Mais il existe aussi un autre type de réaction : certains jeunes sont déjà tellement enfermés dans leur vision du monde qu’ils ne prêtent plus aucune attention à d’autres narratifs. Lorsque les jeunes se disent prêts à recourir à la violence ou évoquent des projets terroristes concrets, les travailleurs sociaux alertent la police.
« C’est là toute la difficulté », raconte Julian. « Nous tentons d’aborder les jeunes au moment où leur vie est peut-être en train de prendre un tournant décisif. »
Mais même lorsque les jeunes ne réagissent pas, ce qui arrive souvent, la cheffe de projet Nam-mi garde espoir : « Faire de la prévention, c’est donner des impulsions. Ce que cela induit chez l’interlocuteur reste souvent peu clair, car l’effet n’est pas directement mesurable.
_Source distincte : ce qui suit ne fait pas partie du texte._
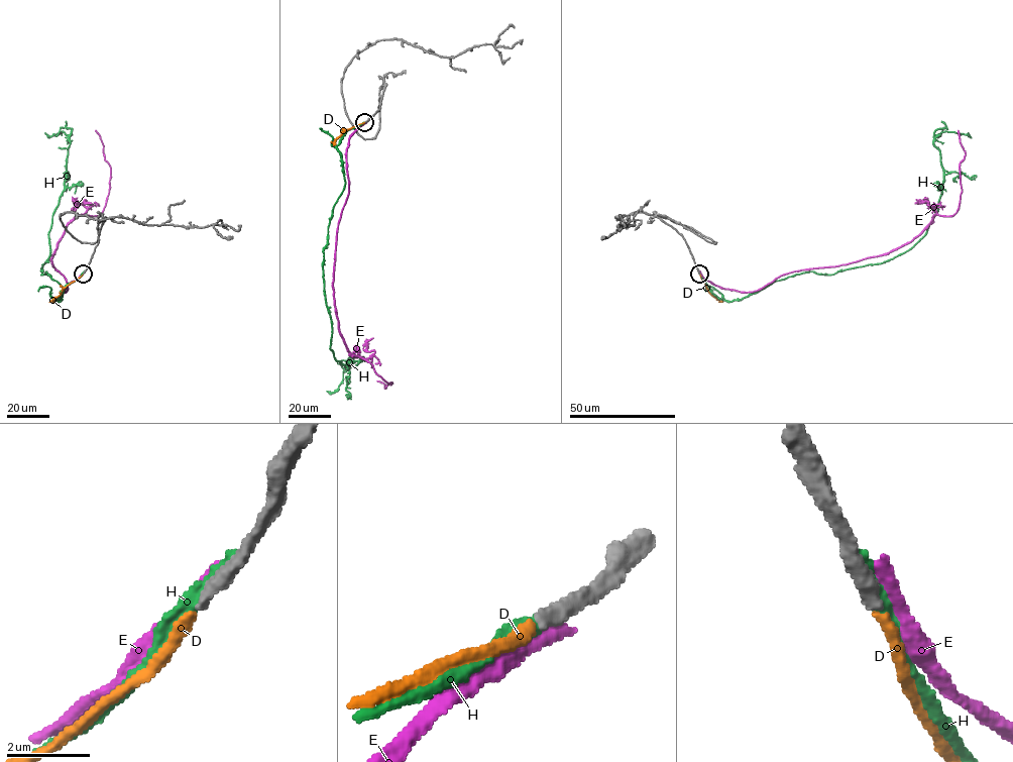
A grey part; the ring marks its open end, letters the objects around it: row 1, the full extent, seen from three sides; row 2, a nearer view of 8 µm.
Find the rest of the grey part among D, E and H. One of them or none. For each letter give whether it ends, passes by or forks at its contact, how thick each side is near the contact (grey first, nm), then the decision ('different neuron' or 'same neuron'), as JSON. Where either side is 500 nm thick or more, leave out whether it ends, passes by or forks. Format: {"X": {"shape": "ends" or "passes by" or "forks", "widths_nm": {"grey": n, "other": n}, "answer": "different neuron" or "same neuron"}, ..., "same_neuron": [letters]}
{"D": {"shape": "ends", "widths_nm": {"grey": 360, "other": 280}, "answer": "same neuron"}, "E": {"widths_nm": {"grey": 500, "other": 360}, "answer": "different neuron"}, "H": {"widths_nm": {"grey": 500, "other": 360}, "answer": "different neuron"}, "same_neuron": ["D"]}

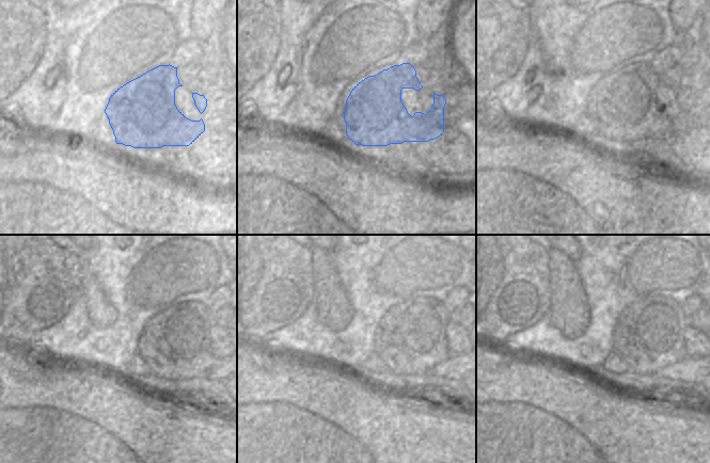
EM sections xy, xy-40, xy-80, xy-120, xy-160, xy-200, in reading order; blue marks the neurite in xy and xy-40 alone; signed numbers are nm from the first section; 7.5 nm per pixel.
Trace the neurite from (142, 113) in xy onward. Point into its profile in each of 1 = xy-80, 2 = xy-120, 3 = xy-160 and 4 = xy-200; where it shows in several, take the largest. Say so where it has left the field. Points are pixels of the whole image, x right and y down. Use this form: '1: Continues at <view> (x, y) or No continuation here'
1: Continues at xy-80 (630, 105)
2: Continues at xy-120 (174, 344)
3: Continues at xy-160 (410, 338)
4: Continues at xy-200 (648, 335)

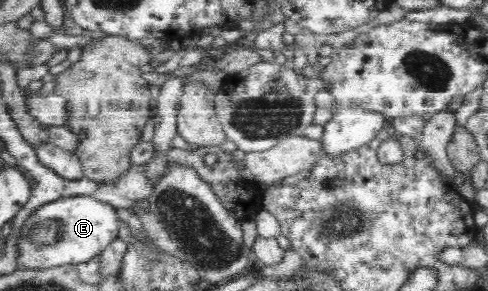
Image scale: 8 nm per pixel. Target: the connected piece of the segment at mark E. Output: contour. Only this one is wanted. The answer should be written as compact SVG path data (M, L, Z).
M73 196L65 199L58 200L30 216L26 234L20 236L18 244L18 266L52 268L77 265L88 262L94 256L101 256L118 240L120 221L114 206L98 202L92 197Z

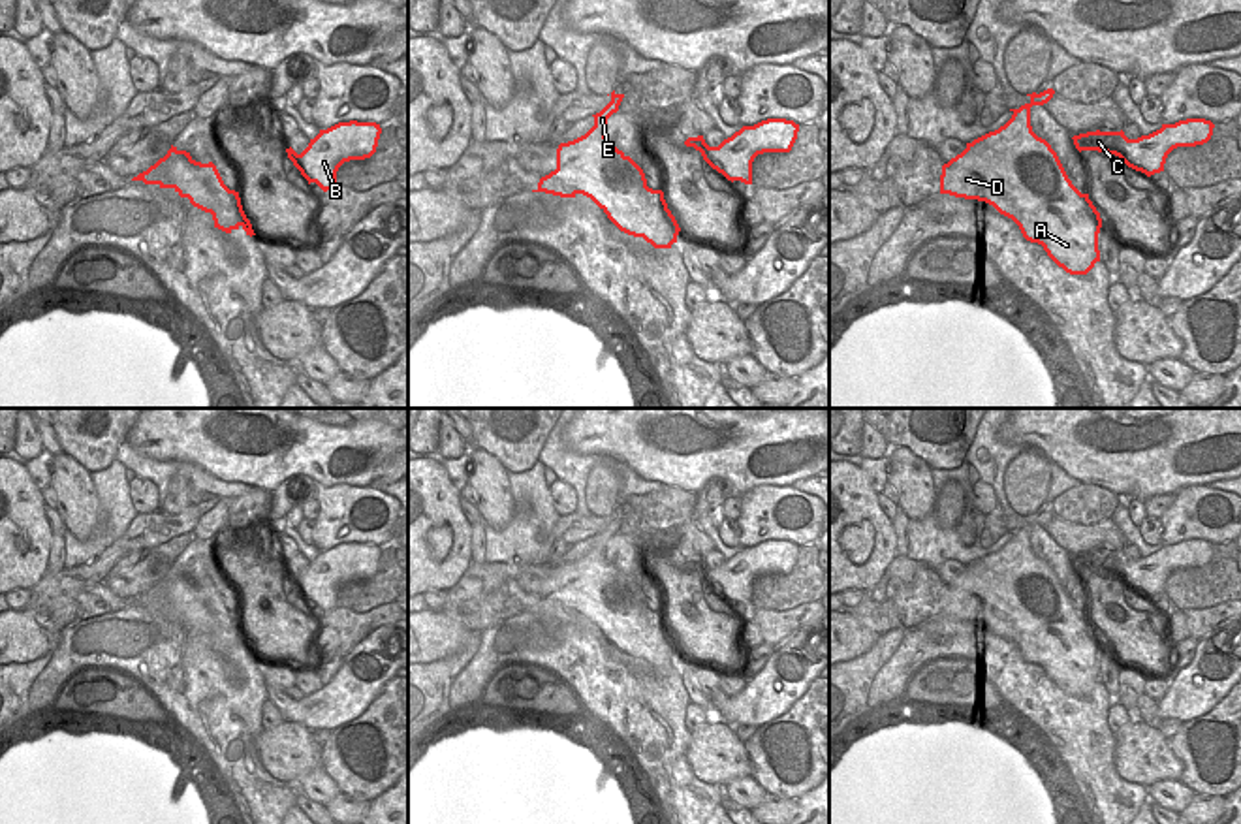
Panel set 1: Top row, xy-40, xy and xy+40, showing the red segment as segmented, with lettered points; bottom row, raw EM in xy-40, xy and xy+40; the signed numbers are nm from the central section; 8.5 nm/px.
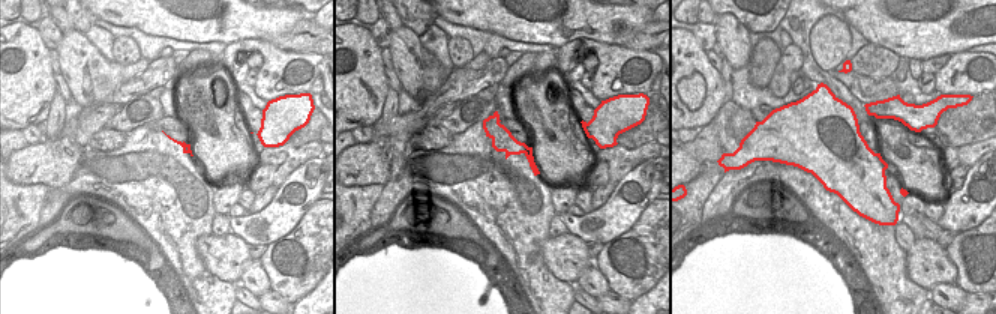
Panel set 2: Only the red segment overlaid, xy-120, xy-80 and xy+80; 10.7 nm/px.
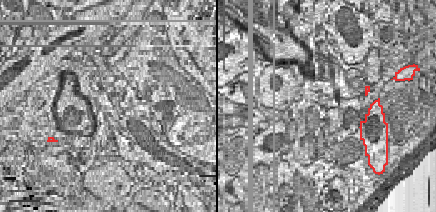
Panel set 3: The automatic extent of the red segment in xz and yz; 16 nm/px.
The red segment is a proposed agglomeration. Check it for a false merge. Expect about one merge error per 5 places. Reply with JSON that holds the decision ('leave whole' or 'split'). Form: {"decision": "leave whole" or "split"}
{"decision": "leave whole"}

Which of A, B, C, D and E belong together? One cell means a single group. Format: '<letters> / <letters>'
A B C D E

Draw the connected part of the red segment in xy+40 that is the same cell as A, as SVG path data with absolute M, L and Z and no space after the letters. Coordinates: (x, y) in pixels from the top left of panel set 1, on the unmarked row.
M1055 512L1027 515L1029 525L1010 531L1012 540L989 553L942 587L940 615L978 621L1012 640L1023 658L1044 668L1047 677L1070 696L1087 696L1100 683L1098 655L1102 640L1089 615L1081 615L1068 600L1057 574L1030 547L1030 529L1044 527Z

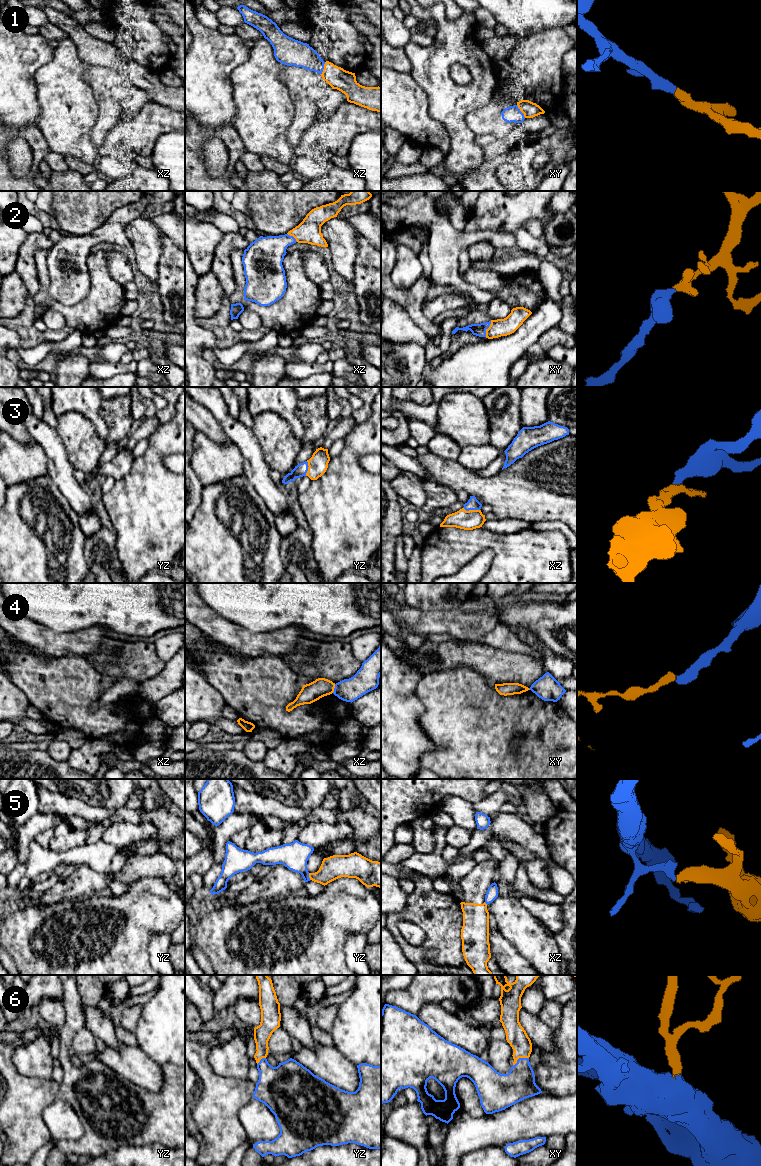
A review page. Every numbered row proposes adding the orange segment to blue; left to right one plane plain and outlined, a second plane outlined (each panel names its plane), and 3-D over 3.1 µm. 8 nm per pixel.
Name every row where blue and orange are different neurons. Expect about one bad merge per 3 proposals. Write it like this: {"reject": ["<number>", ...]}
{"reject": ["4", "5"]}

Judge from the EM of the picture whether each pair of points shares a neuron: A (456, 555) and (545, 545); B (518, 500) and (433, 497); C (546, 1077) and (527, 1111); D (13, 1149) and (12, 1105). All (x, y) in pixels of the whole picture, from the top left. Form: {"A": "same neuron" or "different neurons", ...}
{"A": "same neuron", "B": "different neurons", "C": "different neurons", "D": "same neuron"}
Même lorsqu’on nous ghoste, nous donnons des impulsions et envoyons un message : certains contenus ne sont pas acceptables et il faut y réfléchir. »
Afin de partager ses connaissances, le projet digitalstsreetwork.ch mise sur le travail avec des multiplicateurs. Le 10 février 2026, dans le cadre de la journée internationale pour un Internet plus sûr, un colloque hybride a eu lieu sur ce thème. En mars, le projet proposera une rencontre informelle en ligne pour les professionnels qui souhaitent approfondir le sujet, afin de discuter des découvertes et des défis dans le domaine de la prévention de l’extrémisme.
Bettina Bichsel est journaliste et rédactrice. Elle écrit et blogue pour Jeunes et Médias, parmi ses diverses activités.